The Paradox of Internet Growth in Emerging Markets
May 07, 2009
Most Internet start-up companies dream of the day when their company succeeds in gaining a huge online following, like Google, eBay, or Amazon. They anticipate that growth will be accompanied by profits, but some wildly popular companies are finding that growth doesn’t always translate into profits — especially if most of that growth takes place in the developing world [“In Developing Countries, Web Grows Without Profit,” by Brad Stone and Miguel Helft, New York Times, 26 April 2009].
“Facebook is booming in Turkey and Indonesia. YouTube’s audience has nearly doubled in India and Brazil. That may seem like good news. But it is also a major reason these and other Web companies with big global audiences and renowned brands struggle to turn even a tiny profit. Call it the International Paradox. Web companies that rely on advertising are enjoying some of their most vibrant growth in developing countries. But those are also the same places where it can be the most expensive to operate, since Web companies often need more servers to make content available to parts of the world with limited bandwidth. And in those countries, online display advertising is least likely to translate into results.”

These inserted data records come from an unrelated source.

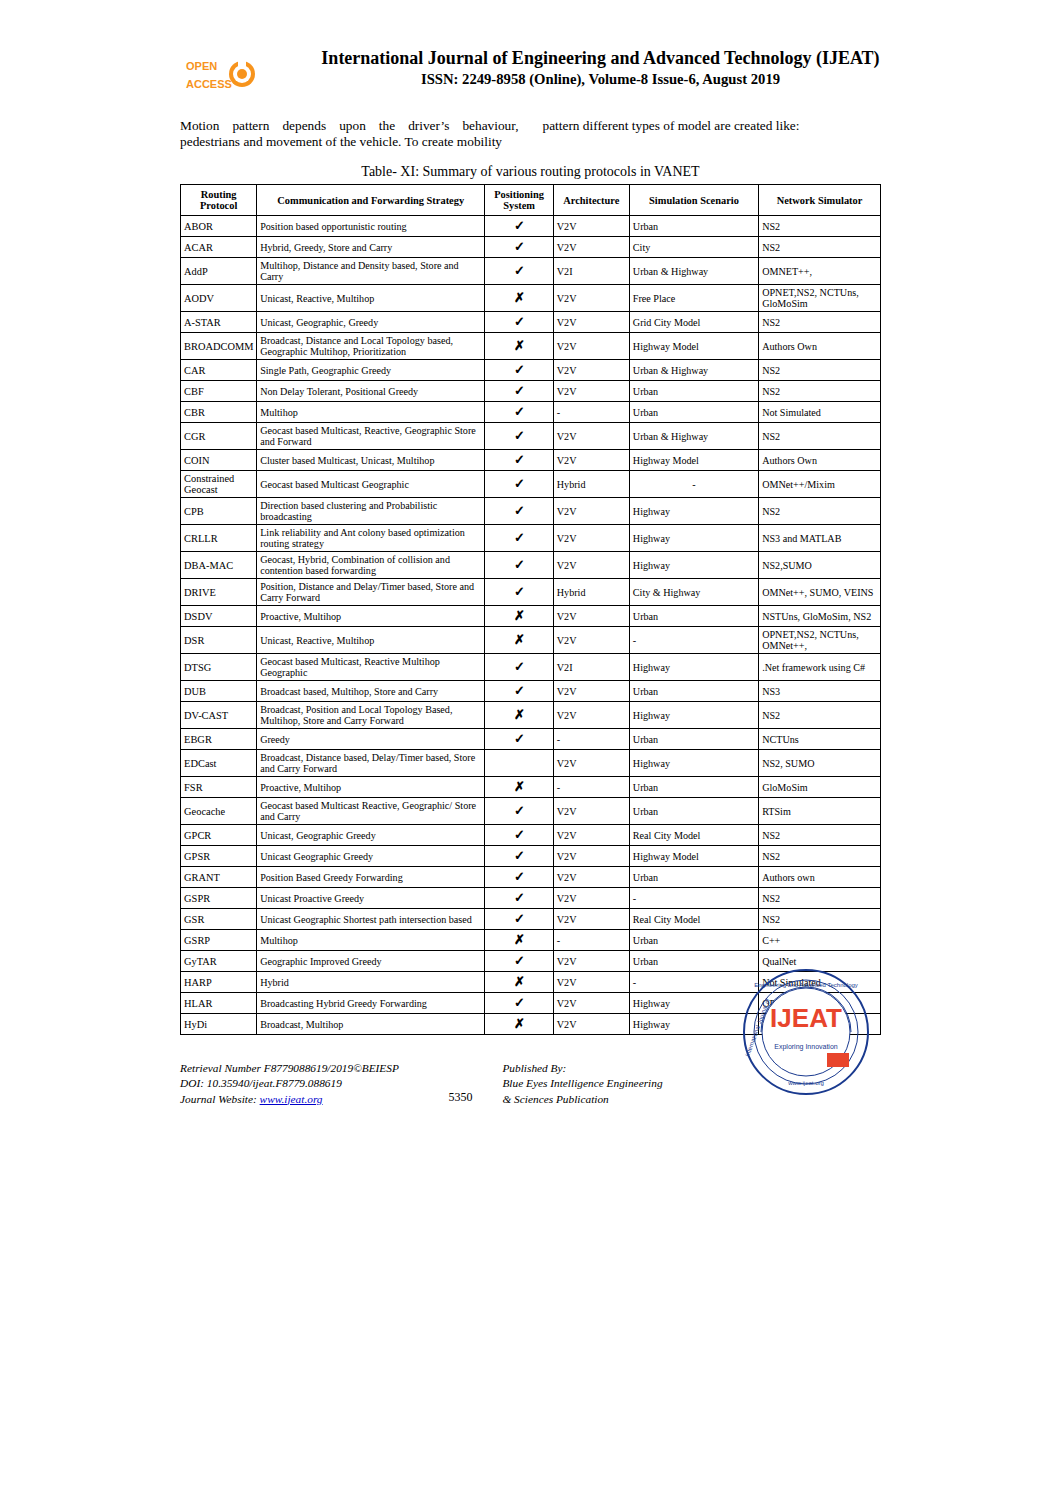OPEN ACCESS
International Journal of Engineering and Advanced Technology (IJEAT)
ISSN: 2249-8958 (Online), Volume-8 Issue-6, August 2019
Motion pattern depends upon the driver’s behaviour, pedestrians and movement of the vehicle. To create mobility
pattern different types of model are created like:
Table- XI: Summary of various routing protocols in VANET
| Routing Protocol | Communication and Forwarding Strategy | Positioning System | Architecture | Simulation Scenario | Network Simulator |
| --- | --- | --- | --- | --- | --- |
| ABOR | Position based opportunistic routing | ✓ | V2V | Urban | NS2 |
| ACAR | Hybrid, Greedy, Store and Carry | ✓ | V2V | City | NS2 |
| AddP | Multihop, Distance and Density based, Store and Carry | ✓ | V2I | Urban & Highway | OMNET++, |
| AODV | Unicast, Reactive, Multihop | ✗ | V2V | Free Place | OPNET,NS2, NCTUns, GloMoSim |
| A-STAR | Unicast, Geographic, Greedy | ✓ | V2V | Grid City Model | NS2 |
| BROADCOMM | Broadcast, Distance and Local Topology based, Geographic Multihop, Prioritization | ✗ | V2V | Highway Model | Authors Own |
| CAR | Single Path, Geographic Greedy | ✓ | V2V | Urban & Highway | NS2 |
| CBF | Non Delay Tolerant, Positional Greedy | ✓ | V2V | Urban | NS2 |
| CBR | Multihop | ✓ | - | Urban | Not Simulated |
| CGR | Geocast based Multicast, Reactive, Geographic Store and Forward | ✓ | V2V | Urban & Highway | NS2 |
| COIN | Cluster based Multicast, Unicast, Multihop | ✓ | V2V | Highway Model | Authors Own |
| Constrained Geocast | Geocast based Multicast Geographic | ✓ | Hybrid | - | OMNet++/Mixim |
| CPB | Direction based clustering and Probabilistic broadcasting | ✓ | V2V | Highway | NS2 |
| CRLLR | Link reliability and Ant colony based optimization routing strategy | ✓ | V2V | Highway | NS3 and MATLAB |
| DBA-MAC | Geocast, Hybrid, Combination of collision and contention based forwarding | ✓ | V2V | Highway | NS2,SUMO |
| DRIVE | Position, Distance and Delay/Timer based, Store and Carry Forward | ✓ | Hybrid | City & Highway | OMNet++, SUMO, VEINS |
| DSDV | Proactive, Multihop | ✗ | V2V | Urban | NSTUns, GloMoSim, NS2 |
| DSR | Unicast, Reactive, Multihop | ✗ | V2V | - | OPNET,NS2, NCTUns, OMNet++, |
| DTSG | Geocast based Multicast, Reactive Multihop Geographic | ✓ | V2I | Highway | .Net framework using C# |
| DUB | Broadcast based, Multihop, Store and Carry | ✓ | V2V | Urban | NS3 |
| DV-CAST | Broadcast, Position and Local Topology Based, Multihop, Store and Carry Forward | ✗ | V2V | Highway | NS2 |
| EBGR | Greedy | ✓ | - | Urban | NCTUns |
| EDCast | Broadcast, Distance based, Delay/Timer based, Store and Carry Forward | | V2V | Highway | NS2, SUMO |
| FSR | Proactive, Multihop | ✗ | - | Urban | GloMoSim |
| Geocache | Geocast based Multicast Reactive, Geographic/ Store and Carry | ✓ | V2V | Urban | RTSim |
| GPCR | Unicast, Geographic Greedy | ✓ | V2V | Real City Model | NS2 |
| GPSR | Unicast Geographic Greedy | ✓ | V2V | Highway Model | NS2 |
| GRANT | Position Based Greedy Forwarding | ✓ | V2V | Urban | Authors own |
| GSPR | Unicast Proactive Greedy | ✓ | V2V | - | NS2 |
| GSR | Unicast Geographic Shortest path intersection based | ✓ | V2V | Real City Model | NS2 |
| GSRP | Multihop | ✗ | - | Urban | C++ |
| GyTAR | Geographic Improved Greedy | ✓ | V2V | Urban | QualNet |
| HARP | Hybrid | ✗ | V2V | - | Not Simulated |
| HLAR | Broadcasting Hybrid Greedy Forwarding | ✓ | V2V | Highway | OPNET |
| HyDi | Broadcast, Multihop | ✗ | V2V | Highway | OMNeT++ |
Retrieval Number F8779088619/2019©BEIESP
DOI: 10.35940/ijeat.F8779.088619
Journal Website: www.ijeat.org
5350
Published By:
Blue Eyes Intelligence Engineering
& Sciences Publication
IJEAT Exploring Innovation Engineering and Advanced Technology www.ijeat.org International Journal of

I have often written that there are profits to be made selling to the bottom billion (the world’s poorest individuals), but few of these profits are generated through advertising. The poor buy what is available and affordable. They buy in small portions and quantities. Profiting from such sales means that manufacturers and distributors must rely much more on word-of-mouth than advertising to turn a profit. Faced with this conundrum, some dot-com companies have opted to block users from emerging market countries. For example, Stone and Helft discuss a company called Veoh, a video-sharing site headquartered in San Diego. Last year the company “decided to block its service from users in Africa, Asia, Latin America and Eastern Europe, citing the dim prospects of making money and the high cost of delivering video there.” Such decisions are not made easily, they note, because most entrepreneurs philosophically believe that the Internet should be used “to unite the world in a single online village.” However, money talks; and there isn’t a lot of online talking from ads coming from developing countries.
The ironic thing is that people from largely disconnected countries are hungry for the content provided by companies like Veoh. “They sit and they watch and watch and watch,” says Dmitry Shapiro, Veoh’s chief executive. “The problem is they are eating up bandwidth, and it’s very difficult to derive revenue from it.” Veoh’s revenue challenge exposes a gap mirrored in the business strategies of most Web 2.0 start-ups. The going in assumption for most social web start-ups is that garnering large online audiences, attracted by free services, will result in large advertising revenues that will cover operating costs and generate profits. However, that strategy hasn’t translated well inside developing countries. As Stone and Helft report, “There may be 1.6 billion people in the world with Internet access, but fewer than half of them have incomes high enough to interest major advertisers.” They go on to address how this conundrum is being addressed by various companies.
“MySpace — the News Corporation’s social network with 130 million members, about 45 percent of them overseas — is testing a feature for countries with slower Internet connections called Profile Lite. It is a stripped-down version of the site that is less expensive to display because it requires less bandwidth. MySpace says it may make Profile Lite the primary version for its members in India, where it has 760,000 users, although people there could click on a link to switch to the richer version of the site. Perhaps no company is more in the grip of the international paradox than YouTube, which a Credit Suisse analyst, Spencer Wang, recently estimated could lose $470 million in 2009, in part because of the high cost of delivering billions of videos each month. Google, which owns YouTube, disputed the analysis but offered no details on the site’s financial situation. Tom Pickett, director of online sales and operations at YouTube, says the company still hews to its vision of bringing online video to the entire globe. In the last two years, it has pushed to create local versions of its site in countries like India, Brazil and Poland.”
Stone and Helft report that YouTube “does not rule out restricting bandwidth in certain countries as a way to control costs — essentially making YouTube a slower, lower-quality viewing experience in the developing world.” They claim that Facebook is also contemplating lowering the quality of videos and photographs that its service delivers in some regions. I’m still convinced that connectivity is critical for helping to bring developing nations out of poverty, but e-commerce connectivity is much more important for doing so than social networking. In Kurdistan, for example, Enterra Solutions has established a business-to-business trading exchange where Iraqi businesses can offer their products online. We call our service EnterraOneWorld. In order to create a middle class that can be targeted by online advertisers, developing countries need to create jobs and diversify their economies. Our Development-in-a-Box™ framework is aimed at doing just that. Once a sustainable middle class emerges, social network providers will find that the developing world will become profitable. The trick is maintaining interest in advertiser supported services and surviving long enough to witness the emergence of the middle class.